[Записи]
--------------------------------------------------
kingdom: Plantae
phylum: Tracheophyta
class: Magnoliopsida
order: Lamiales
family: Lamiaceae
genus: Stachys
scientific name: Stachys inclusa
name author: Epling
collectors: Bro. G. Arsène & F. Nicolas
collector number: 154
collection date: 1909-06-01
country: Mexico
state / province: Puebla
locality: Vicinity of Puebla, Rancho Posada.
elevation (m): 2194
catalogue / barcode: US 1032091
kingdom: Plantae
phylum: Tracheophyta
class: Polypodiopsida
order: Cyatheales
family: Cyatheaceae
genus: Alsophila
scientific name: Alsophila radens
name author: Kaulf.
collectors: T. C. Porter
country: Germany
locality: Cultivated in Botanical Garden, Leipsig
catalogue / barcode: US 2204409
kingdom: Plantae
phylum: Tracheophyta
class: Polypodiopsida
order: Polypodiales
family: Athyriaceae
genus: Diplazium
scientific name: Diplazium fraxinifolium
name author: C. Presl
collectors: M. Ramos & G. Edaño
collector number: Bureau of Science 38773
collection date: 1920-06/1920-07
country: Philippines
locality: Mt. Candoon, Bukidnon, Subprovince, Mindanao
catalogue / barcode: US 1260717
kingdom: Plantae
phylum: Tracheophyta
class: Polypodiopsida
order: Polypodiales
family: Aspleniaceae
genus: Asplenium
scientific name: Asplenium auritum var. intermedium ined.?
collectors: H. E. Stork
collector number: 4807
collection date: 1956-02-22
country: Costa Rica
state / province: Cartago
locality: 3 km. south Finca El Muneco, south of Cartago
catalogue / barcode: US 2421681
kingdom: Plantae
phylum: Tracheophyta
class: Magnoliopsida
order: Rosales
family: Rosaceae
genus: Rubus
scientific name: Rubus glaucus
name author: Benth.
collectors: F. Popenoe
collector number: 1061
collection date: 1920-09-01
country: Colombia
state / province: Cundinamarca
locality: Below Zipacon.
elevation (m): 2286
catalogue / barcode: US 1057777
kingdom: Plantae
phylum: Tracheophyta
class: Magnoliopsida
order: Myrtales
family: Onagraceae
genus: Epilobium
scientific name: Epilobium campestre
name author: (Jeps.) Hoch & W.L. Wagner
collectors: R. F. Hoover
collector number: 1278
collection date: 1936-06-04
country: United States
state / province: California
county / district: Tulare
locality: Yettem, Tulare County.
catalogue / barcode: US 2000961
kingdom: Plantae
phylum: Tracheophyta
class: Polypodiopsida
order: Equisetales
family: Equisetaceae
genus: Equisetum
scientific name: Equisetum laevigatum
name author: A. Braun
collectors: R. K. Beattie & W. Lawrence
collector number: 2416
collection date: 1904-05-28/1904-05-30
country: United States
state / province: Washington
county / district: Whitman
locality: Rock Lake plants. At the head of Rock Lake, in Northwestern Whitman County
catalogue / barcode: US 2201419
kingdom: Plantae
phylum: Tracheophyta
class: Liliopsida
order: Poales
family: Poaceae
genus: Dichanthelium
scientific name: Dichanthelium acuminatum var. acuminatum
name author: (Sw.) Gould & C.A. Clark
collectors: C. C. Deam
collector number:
--------------------------------------------------
- [ЗАДАНИЕ]:
Обновите строки от первой до строки с «country: Mexico» включительно, заменив «name author» на «authority» и оставив всё остальное без изменений. Выведите только эти строки.

- [РЕЗУЛЬТАТ]:
kingdom: Plantae
phylum: Tracheophyta
class: Magnoliopsida
order: Lamiales
family: Lamiaceae
genus: Stachys
scientific name: Stachys inclusa
authority: Epling
collectors: Bro. G. Arsène & F. Nicolas
collector number: 154
collection date: 1909-06-01
country: Mexico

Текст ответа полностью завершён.